Marcus Ranum sent me this link to the news item that a regional director of the National Labor Relations Board ruled that college football players are like employees and should be treated as such and have union rights. As Marketplace reports:
[Peter Sung Ohr, the regional director of the National Labor Relations Board in Chicago] gave the rationale that the players are employees because they receive compensation in the form of scholarships. He said the players are subject to the employer’s control in their performance, which directly benefits the university.
This is consistent with the history of the NCAA, which didn’t start paying players until the 1940s, according to sports economists.
“At the beginning of the NCAA, in 1905, they stipulated no scholarships at all because scholarships were a form of compensation,” said Andrew Zimbalist at Smith College.
Zimbalist said that the ruling only applies to private colleges, so it doesn’t apply for the majority of schools in the highest levels of college football, since most of those institutions are state universities.
Zimbalist said that if the players at Northwestern do unionize, then the NCAA will disqualify them on the grounds that college athletics are amateur. However, he said the possibility of unionization comes with other benefits.
“Say they want a cost of living adjustment or they want to have catastrophic injury insurance for those players who are injured and can’t go on to play in the pros,” said Zimbalist. “Then they could stay within the NCAA rules and presumably they could then trigger other universities that are private to unionize and asks for the same thing.”
This ruling has huge consequences for the exploitative business that is now college football and is bound to be appealed to the highest levels since football is a cash cow for a few colleges and the NCAA.
I have argued that colleges and high schools should not field football teams because students risk permanent harm to their bodies and brains by playing, with colleges serving as essentially free farm teams for the NFL.
Maybe treating college football like a business would help its demise.
colnago80 says
Maybe treating college football like a business would help its demise.
Not going to happen. There is too much money from TV for the major Division 1 teams to drop football. According to the article, this decision only applies to private universities. Off the top of my head, this would apply to Stanford, USC, Notre Dame, Clemson, Rice, Southern Methodist, Miami, and Duke in addition to Northwestern. There may be other schools but I can’t think of any at this point in time.
doublereed says
This news story boggles my mind.

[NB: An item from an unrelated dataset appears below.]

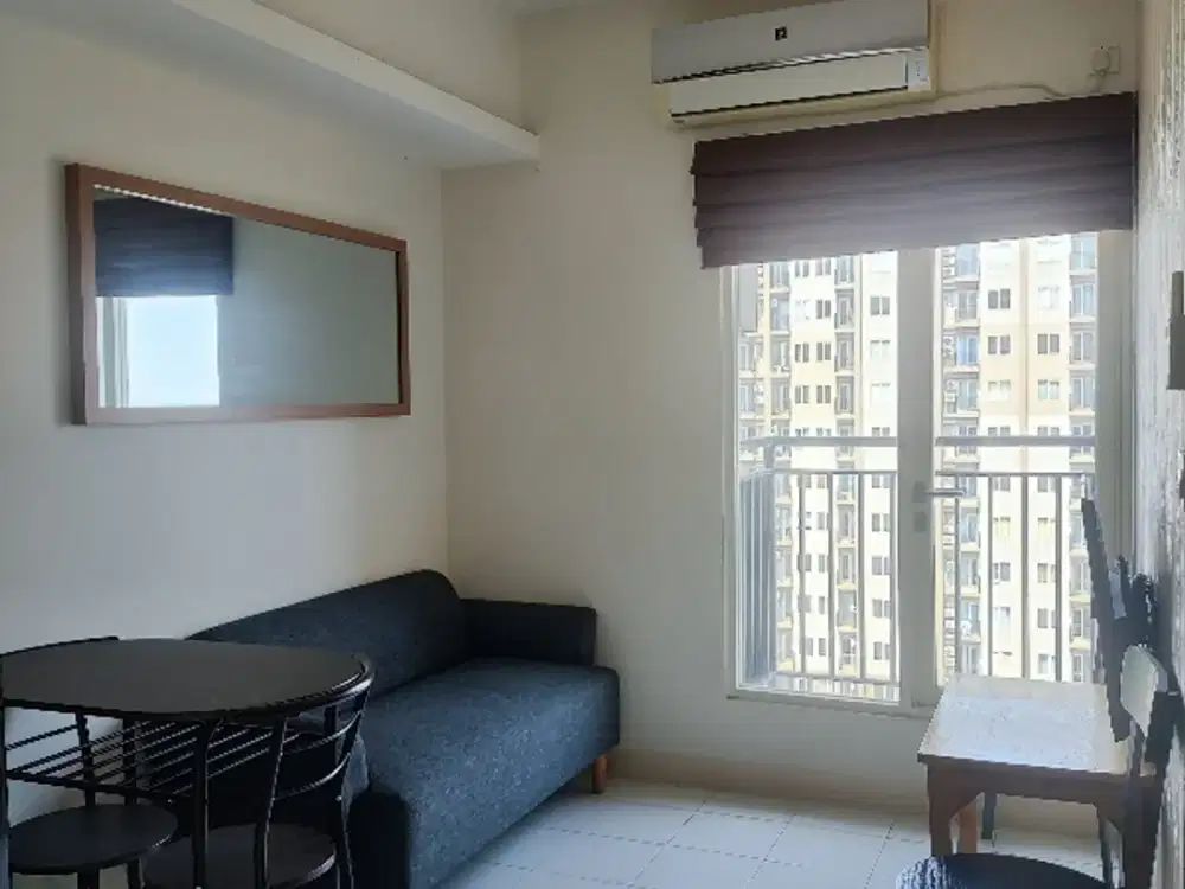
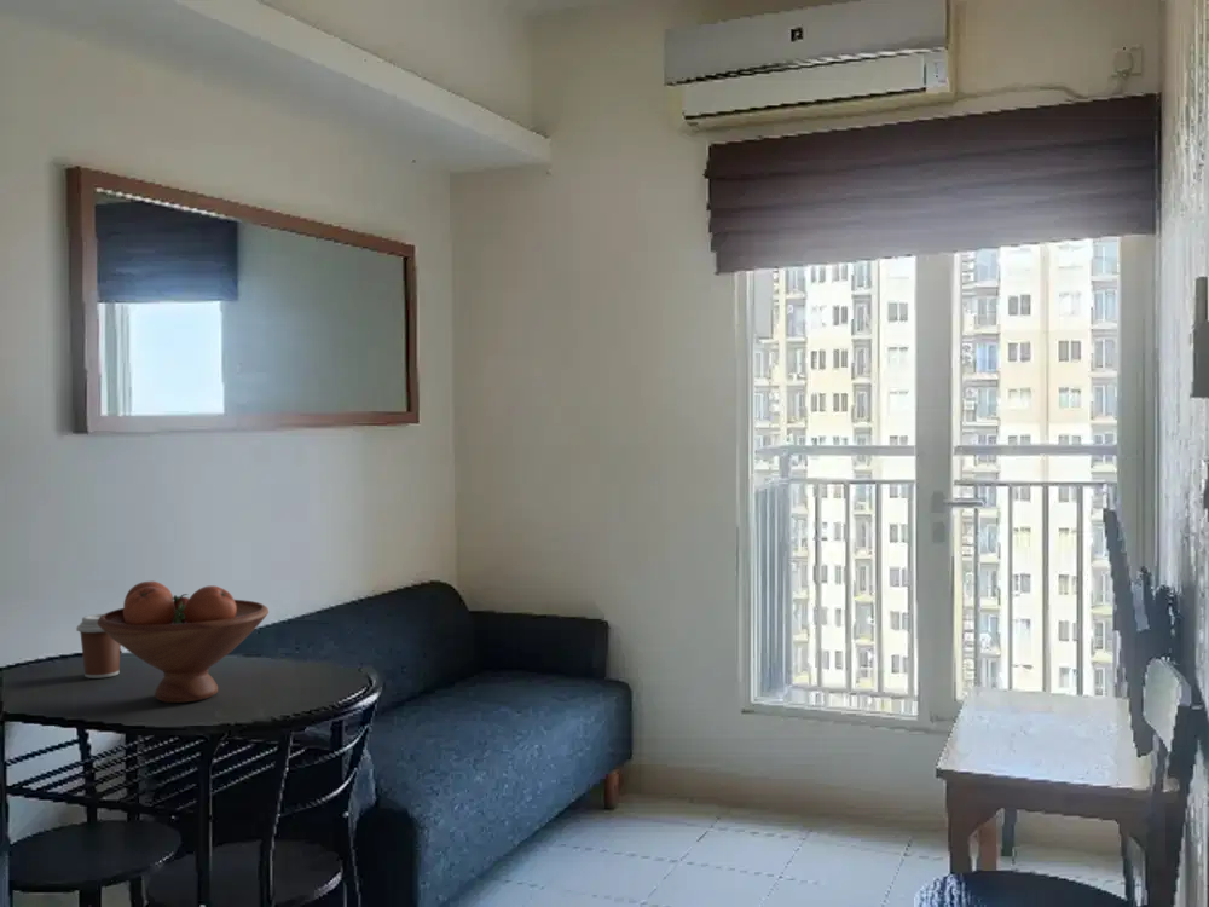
+ fruit bowl [98,580,270,704]
+ coffee cup [75,613,122,680]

How can Northwestern call themselves an educational institution at this point? They can’t even call their players “students” anymore. They’re employees.
Employees don’t go to their job to learn. They go for their job. They’re professional athletes. Northwestern would be a football team that happened to associated with a school.
The only thing I hope for is maybe this shines a light on how ridiculous it is that schools put so much money into sports at the expense of doing their fucking job.
doublereed says
One of my friends asked whether or not this had implications toward adjuncts and graduate students. I just laughed at his naivete.
smrnda says
On adjuncts and graduate students; a university I attended had its graduate student employees successfully unionize, and they became one of the stronger unions on campus. It can be done.
doublereed says
Well damn, color me flabbergasted.
Still, I’d say that sports gets such special privilege in education that I see no reason why such a ruling would have to be applied consistently throughout a university.